> **Aim of the exercise**
Which of the lines below hold the word "will"? Pull each of them out.

[Extracted page text data]
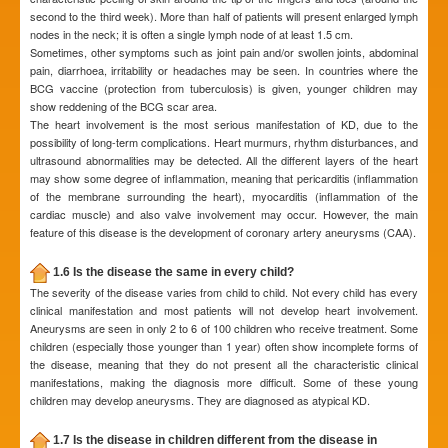
second to the third week). More than half of patients will present enlarged lymph
nodes in the neck; it is often a single lymph node of at least 1.5 cm.
Sometimes, other symptoms such as joint pain and/or swollen joints, abdominal
pain, diarrhoea, irritability or headaches may be seen. In countries where the
BCG vaccine (protection from tuberculosis) is given, younger children may
show reddening of the BCG scar area.
The heart involvement is the most serious manifestation of KD, due to the
possibility of long-term complications. Heart murmurs, rhythm disturbances, and
ultrasound abnormalities may be detected. All the different layers of the heart
may show some degree of inflammation, meaning that pericarditis (inflammation
of the membrane surrounding the heart), myocarditis (inflammation of the
cardiac muscle) and also valve involvement may occur. However, the main
feature of this disease is the development of coronary artery aneurysms (CAA).
1.6 Is the disease the same in every child?
The severity of the disease varies from child to child. Not every child has every
clinical manifestation and most patients will not develop heart involvement.
Aneurysms are seen in only 2 to 6 of 100 children who receive treatment. Some
children (especially those younger than 1 year) often show incomplete forms of
the disease, meaning that they do not present all the characteristic clinical
manifestations, making the diagnosis more difficult. Some of these young
children may develop aneurysms. They are diagnosed as atypical KD.
1.7 Is the disease in children different from the disease in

> **Your response**
second to the third week). More than half of patients will present enlarged lymph
clinical manifestation and most patients will not develop heart involvement.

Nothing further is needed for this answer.